All inputs come from public, verifiable sources. Weights and aggregation rules are explicit and versioned. A small number of vendor-published metrics that haven't yet appeared on public leaderboards are recorded as overrides. There is no manual reranking.
The four roles
- Idea — open-ended creativity, general intelligence, breadth. Driven by LM Arena Text, AI Stupid Level idea-shaped axes, and reasoning blends.
- Plan — structured reasoning, function-calling, multi-step task decomposition. Driven by Terminal-Bench, tau2-bench, IFBench, MCP-Atlas, and AISL plan axes.
- Build — actually writing code that runs. Driven by SWE-bench (Verified + Multilingual + Pro), SWE-rebench, LiveCodeBench, Sonar code quality, and AISL build axes.
- Review — judging code quality, correctness, and preference. Driven by LM Arena, Sonar issue density, and AISL review axes. Review has no adjusted variant — it is the source of the penalty applied to the other three.
Raw vs adjusted
The raw score is the benchmark composite, normalized. The adjusted score subtracts a reviewer-reservation penalty: when one vendor's models dominate Review, that lead gets discounted from their other scores.
L_v = max(0, max(R_all) - max(R_outside_v))
I_adj = I_raw - 0.08 × L_v
P_adj = P_raw - 0.18 × L_v
B_adj = B_raw - 0.32 × L_v
Coefficients reflect how easy each role is to game with biased preference evaluations. Build is hardest hit; Idea is barely touched; Plan sits in between.
How scores are built
- Normalize — each metric is percentile-mapped within the active model population (5th/95th boundaries; log-scaled for cost/speed/latency). Operational metrics use a tail-penalty curve — the top 80% maps into 70-100 with mild differentiation; only the bottom 20% drops sharply.
- Aggregate — metrics roll up into groups (CRE, GEN, PLAN, BUILD, LM_ARENA_REVIEW_PROXY, OPS_*, A_I/A_P/A_B/A_R). If at least 70% of a group's weight is present, the score is the present-weight mean. Below that threshold, it shrinks toward 50 proportional to missing weight.
- Combine — each role score is a weighted average of groups. AISL's role-shaped perspective (A_*) carries 0.35 in every formula. Operational metrics carry 0.08 — fast-enough models cluster within a 1-2 point spread, but genuinely slow models lose 4-6 points.
- Canary health — AISL canary drift is a penalty-only signal. Healthy or missing canary data adds nothing; degraded canary data can subtract up to 6 points from raw role scores.

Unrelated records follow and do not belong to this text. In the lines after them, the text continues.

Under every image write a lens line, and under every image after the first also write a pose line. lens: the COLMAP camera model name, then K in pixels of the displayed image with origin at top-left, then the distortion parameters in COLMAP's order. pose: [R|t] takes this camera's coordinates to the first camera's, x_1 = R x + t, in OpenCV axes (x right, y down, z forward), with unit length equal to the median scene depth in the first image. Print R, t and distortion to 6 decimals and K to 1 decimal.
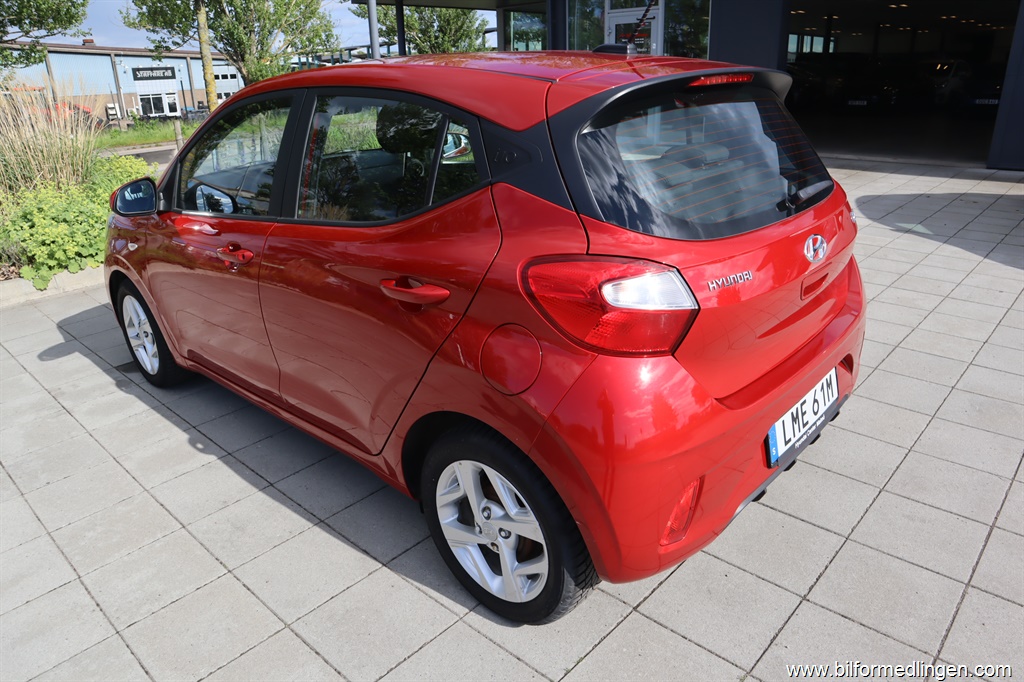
lens RADIAL K [[710.9, 0, 512.0], [0, 710.9, 341.0], [0, 0, 1]] dist [-0.123461, 0.076551]
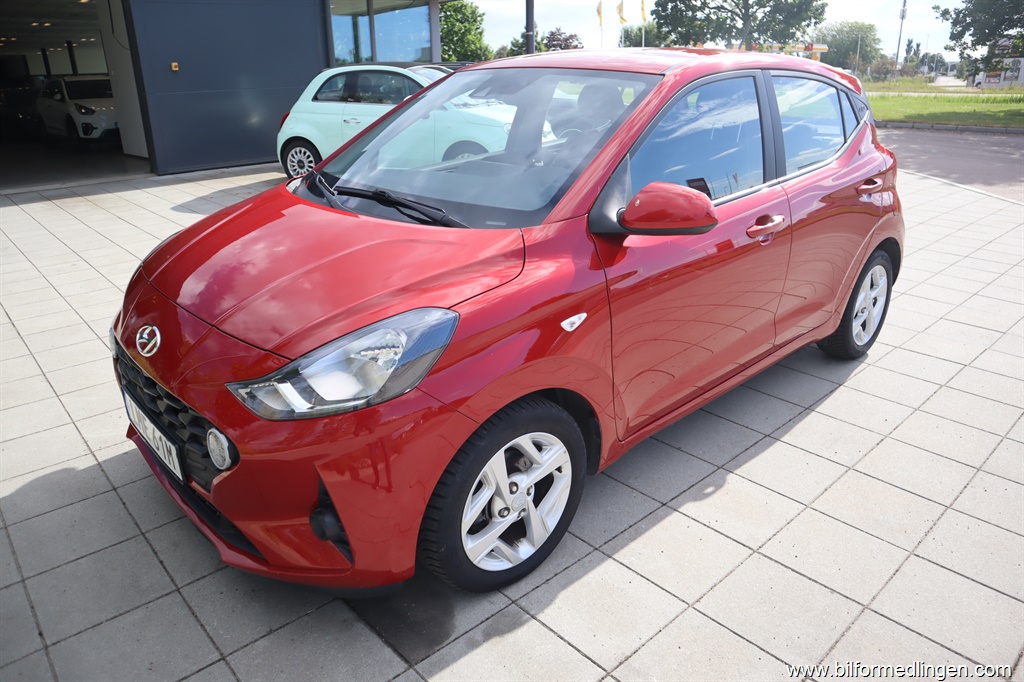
lens RADIAL K [[710.9, 0, 512.0], [0, 710.9, 341.0], [0, 0, 1]] dist [-0.123461, 0.076551]
pose [[0.082752, -0.333057, 0.939269, -1.157795], [0.375637, 0.883408, 0.280154, -0.318790], [-0.923065, 0.329641, 0.198212, 0.960349]]
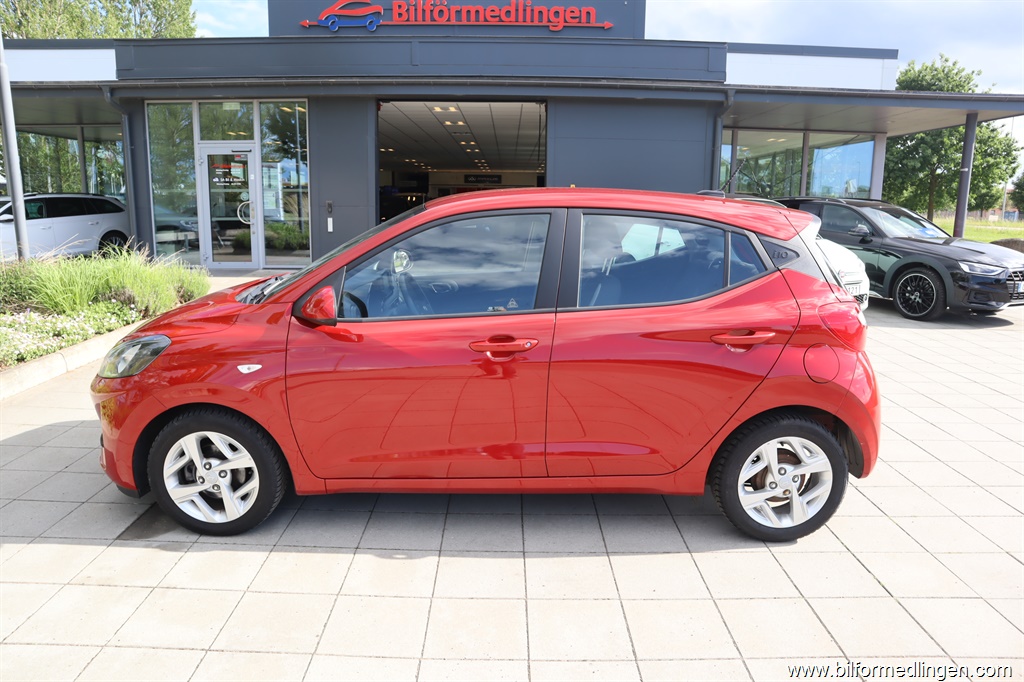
lens RADIAL K [[710.9, 0, 512.0], [0, 710.9, 341.0], [0, 0, 1]] dist [-0.123461, 0.076551]
pose [[0.728747, -0.098025, 0.677731, -0.932340], [0.215757, 0.972161, -0.091388, -0.014895], [-0.649905, 0.212824, 0.729609, 0.124034]]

- Synthesize last — when a known sibling pair has a metric on one model but not the other, the missing field is filled from the sibling and softened toward 50 by 15% so it reads as a softer signal.
Sources
| source | status | rows | matched | unmatched |
|---|---|---|---|---|
| aistupidlevel | verified | 24 | 39 | 1 |
| arc_agi | verified | 149 | 50 | 112 |
| artificial_analysis | verified | 500 | 92 | 424 |
| livecodebench | verified | 28 | 4 | 24 |
| lmarena | verified | 387 | 90 | 313 |
| mcp_atlas | verified | 19 | 26 | 7 |
| openrouter | verified | 367 | 64 | 319 |
| overrides | verified | 23 | 37 | 0 |
| sonar | verified | 58 | 37 | 35 |
| swebench | verified | 194 | 33 | 169 |
| swebench_pro | verified | 24 | 22 | 14 |
| swerebench | verified | 91 | 30 | 73 |
| terminal_bench | verified | 124 | 85 | 53 |
Glossary
- Synthesized — a metric value filled from a known sibling model when the source did not directly cover this model.
- Trust threshold — the 70% group-coverage cutoff above which the present-weight mean is trusted directly.
- Composite — a metric that is itself a weighted blend of related sub-metrics (currently SWEComposite).
- A_* perspective — AISL's 17 capability axes weighted four ways (one weighting per role). Canary health is separate and penalty-only.